Tja, leider fehlt mir die genaue Vorstellung, wie dieses Spiel aussehen könnte. Gerne stelle ich mir etwas wie Civilization oder strategische Browsergames vor. Oder gleich ein völlig neues Genre? Ich hab keine Ahnung. Ich weiß nur, dass der Erfolg der Blogs auf der kreativen Macht der Masse beruht – the Long Tail – und auf der Möglichkeit, sich vom reinen Konsumenten eines Massenmediums zum Mutanten aus Konsumenten und Produzenten zu entwickeln. Vom Leser zum Blogger. Vom Spieler zum Entwickler.
Was mir besonders an dieser Entwicklung gefällt: es ist eine persönliche. Blogs sind etwas öffentlich Privates und damit die wunderschöne Auflösung dieses ehemaligen Widerspruchs. Bloggen fängt bei mir und bei dir an und nicht in der Industrie. Natürlich schreibt die leider immer noch nicht tote alte New Economy jetzt in dicken Lettern »Web 2.0« auf ihre Banner, macht das Netz mit sich voll (wie Wiglaf Droste sagen würde) und meint damit nur ein bischen RSS und Klickibunti.
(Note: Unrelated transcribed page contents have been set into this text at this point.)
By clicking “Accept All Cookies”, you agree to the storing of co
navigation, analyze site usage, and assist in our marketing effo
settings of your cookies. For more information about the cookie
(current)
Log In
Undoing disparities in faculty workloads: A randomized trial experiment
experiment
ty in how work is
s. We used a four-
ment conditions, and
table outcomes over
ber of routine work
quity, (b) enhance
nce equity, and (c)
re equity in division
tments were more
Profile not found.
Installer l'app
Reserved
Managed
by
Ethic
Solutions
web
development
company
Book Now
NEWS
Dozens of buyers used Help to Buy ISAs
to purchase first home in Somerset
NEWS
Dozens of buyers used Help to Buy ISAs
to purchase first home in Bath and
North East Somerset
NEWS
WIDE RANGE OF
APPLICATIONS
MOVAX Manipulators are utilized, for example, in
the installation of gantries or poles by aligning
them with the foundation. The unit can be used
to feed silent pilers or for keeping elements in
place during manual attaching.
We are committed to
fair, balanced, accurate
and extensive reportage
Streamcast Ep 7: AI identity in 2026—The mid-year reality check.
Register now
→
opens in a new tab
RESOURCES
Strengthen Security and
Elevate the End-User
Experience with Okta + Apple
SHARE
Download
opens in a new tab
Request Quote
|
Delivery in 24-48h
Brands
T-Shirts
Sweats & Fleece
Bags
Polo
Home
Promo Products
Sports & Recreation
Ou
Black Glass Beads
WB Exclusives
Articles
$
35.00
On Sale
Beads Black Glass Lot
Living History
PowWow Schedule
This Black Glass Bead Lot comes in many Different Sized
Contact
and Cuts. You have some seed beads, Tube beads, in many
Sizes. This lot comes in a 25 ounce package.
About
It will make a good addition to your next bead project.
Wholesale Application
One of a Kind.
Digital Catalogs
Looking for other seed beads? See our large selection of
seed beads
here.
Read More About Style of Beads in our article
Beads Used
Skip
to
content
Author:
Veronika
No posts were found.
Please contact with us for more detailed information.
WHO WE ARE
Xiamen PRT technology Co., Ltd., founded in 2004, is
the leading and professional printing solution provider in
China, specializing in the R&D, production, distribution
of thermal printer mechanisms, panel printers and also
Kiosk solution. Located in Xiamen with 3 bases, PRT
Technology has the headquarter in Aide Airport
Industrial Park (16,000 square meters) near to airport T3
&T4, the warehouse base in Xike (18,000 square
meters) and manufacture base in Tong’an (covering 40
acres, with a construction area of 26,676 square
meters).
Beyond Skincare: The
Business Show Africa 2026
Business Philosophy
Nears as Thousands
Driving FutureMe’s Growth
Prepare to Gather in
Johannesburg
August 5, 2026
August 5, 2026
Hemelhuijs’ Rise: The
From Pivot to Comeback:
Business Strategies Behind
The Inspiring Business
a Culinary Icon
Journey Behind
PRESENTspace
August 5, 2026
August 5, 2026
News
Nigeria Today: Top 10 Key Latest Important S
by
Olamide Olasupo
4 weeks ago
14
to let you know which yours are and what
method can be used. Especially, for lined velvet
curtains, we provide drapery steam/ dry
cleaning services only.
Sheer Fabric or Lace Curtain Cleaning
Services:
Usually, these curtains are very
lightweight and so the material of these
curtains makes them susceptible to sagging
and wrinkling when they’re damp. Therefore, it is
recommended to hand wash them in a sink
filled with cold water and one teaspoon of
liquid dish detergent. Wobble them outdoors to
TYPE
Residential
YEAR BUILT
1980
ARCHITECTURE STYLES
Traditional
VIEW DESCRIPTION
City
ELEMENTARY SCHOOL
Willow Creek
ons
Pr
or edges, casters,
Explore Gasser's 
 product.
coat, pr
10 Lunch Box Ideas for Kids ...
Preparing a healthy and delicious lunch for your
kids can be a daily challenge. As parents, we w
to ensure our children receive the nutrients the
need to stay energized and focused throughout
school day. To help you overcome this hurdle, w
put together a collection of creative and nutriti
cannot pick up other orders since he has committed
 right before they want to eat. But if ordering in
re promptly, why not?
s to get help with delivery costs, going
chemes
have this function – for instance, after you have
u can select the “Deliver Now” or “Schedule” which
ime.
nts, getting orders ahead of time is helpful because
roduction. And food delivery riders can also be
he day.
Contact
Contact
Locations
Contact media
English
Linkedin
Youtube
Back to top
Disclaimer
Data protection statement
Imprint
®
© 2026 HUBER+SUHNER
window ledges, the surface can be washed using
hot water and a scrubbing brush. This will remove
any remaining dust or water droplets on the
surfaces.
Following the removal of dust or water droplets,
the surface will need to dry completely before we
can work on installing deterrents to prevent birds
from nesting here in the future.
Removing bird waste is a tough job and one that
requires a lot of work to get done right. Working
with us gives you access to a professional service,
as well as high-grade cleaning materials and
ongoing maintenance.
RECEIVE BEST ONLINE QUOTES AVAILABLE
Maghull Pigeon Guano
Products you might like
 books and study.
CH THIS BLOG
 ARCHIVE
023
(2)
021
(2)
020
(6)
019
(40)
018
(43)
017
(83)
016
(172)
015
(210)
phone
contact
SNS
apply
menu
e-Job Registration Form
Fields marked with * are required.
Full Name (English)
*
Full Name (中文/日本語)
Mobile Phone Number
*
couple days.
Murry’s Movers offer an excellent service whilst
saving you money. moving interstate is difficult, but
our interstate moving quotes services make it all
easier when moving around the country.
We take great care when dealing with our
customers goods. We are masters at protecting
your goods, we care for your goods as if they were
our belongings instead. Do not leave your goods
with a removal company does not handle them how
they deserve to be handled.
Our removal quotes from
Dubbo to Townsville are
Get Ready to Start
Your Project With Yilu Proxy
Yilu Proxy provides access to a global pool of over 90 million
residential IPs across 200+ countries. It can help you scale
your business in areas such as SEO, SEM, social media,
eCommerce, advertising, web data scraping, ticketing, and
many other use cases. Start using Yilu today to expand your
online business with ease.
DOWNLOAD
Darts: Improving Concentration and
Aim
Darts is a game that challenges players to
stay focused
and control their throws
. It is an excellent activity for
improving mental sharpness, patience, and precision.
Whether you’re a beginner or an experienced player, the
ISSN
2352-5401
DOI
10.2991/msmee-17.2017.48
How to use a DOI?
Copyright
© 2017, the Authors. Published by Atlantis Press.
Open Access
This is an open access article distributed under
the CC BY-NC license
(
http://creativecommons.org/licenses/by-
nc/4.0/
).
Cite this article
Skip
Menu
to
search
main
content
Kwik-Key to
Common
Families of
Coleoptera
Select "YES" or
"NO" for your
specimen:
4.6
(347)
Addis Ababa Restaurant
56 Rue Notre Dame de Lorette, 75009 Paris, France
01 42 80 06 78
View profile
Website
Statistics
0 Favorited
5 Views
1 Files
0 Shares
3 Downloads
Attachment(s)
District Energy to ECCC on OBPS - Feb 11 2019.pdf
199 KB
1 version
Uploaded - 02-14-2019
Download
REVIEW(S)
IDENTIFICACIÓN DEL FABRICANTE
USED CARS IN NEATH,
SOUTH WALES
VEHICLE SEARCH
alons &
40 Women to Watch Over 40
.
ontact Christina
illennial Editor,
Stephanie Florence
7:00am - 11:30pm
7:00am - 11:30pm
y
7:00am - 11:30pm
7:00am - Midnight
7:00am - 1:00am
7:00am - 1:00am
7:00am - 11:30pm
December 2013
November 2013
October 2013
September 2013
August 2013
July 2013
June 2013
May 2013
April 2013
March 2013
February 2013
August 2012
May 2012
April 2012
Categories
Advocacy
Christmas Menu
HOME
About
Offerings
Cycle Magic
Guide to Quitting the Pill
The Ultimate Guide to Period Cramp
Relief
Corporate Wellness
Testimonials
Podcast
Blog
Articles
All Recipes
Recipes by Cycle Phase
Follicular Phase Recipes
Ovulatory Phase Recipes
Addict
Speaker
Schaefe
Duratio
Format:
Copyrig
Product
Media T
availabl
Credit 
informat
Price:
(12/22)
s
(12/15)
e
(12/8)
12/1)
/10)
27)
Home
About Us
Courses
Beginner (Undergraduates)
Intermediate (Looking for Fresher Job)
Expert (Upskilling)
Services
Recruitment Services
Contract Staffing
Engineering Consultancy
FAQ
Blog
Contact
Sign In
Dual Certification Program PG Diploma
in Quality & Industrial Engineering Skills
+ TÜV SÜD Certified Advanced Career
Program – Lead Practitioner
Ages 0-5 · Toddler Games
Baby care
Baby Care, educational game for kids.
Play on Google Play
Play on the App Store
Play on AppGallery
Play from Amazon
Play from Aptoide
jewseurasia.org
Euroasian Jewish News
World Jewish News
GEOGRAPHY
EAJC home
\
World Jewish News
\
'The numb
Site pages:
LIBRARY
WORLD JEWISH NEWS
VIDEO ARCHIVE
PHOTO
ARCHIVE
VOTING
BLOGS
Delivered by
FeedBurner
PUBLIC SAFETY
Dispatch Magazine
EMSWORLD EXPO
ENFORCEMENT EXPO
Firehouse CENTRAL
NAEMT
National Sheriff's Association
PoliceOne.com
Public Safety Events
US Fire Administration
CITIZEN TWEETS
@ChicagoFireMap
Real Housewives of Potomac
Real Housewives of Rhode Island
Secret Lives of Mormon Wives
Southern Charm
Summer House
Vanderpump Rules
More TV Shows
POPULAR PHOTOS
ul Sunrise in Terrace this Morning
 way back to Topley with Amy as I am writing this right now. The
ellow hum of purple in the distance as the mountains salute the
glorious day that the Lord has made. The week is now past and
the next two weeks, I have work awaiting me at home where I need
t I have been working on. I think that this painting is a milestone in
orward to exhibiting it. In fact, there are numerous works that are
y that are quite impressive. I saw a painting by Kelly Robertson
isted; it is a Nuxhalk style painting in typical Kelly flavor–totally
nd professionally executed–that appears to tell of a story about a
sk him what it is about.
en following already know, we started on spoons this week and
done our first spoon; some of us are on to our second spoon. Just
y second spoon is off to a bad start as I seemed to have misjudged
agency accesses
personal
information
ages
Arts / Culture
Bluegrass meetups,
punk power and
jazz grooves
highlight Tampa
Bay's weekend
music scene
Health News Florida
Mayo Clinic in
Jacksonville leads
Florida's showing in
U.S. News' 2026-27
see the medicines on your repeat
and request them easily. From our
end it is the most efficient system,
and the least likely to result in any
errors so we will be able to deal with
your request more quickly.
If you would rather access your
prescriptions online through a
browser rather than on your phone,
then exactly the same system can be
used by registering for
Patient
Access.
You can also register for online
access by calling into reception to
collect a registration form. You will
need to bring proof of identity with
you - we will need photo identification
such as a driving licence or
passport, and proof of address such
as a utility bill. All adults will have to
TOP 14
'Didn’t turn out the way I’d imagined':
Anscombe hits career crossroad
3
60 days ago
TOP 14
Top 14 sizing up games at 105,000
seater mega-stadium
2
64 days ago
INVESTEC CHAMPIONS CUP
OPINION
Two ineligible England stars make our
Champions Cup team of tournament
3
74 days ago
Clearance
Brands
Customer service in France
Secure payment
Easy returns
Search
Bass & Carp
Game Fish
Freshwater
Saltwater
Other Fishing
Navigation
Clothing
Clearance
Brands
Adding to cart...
Aber gerade so funktioniert das nicht. Der durchschnittliche Blogger bloggt aus den gleichen Gründen, aus denen der durchschnittliche Spieler spielt: weil es Spaß macht zu sehen, wie sich etwas auf dem Bildschirm und dahinter bewegt, wenn ich mit meinen Fingern ein paar Tasten berühre. Nur mit dem Unterschied, dass mein Spiel sich nicht verbessert, wenn ich ein besserer Spieler werde. Web 2.0 aber wird ein besseres Spiel mit jeder besseren Idee, die geboren wird. Wie lange können sich Spielehersteller diesen Nachteil leisten? Wie lange sind Spieler bereit, sich diesen Nachteil bieten zu lassen?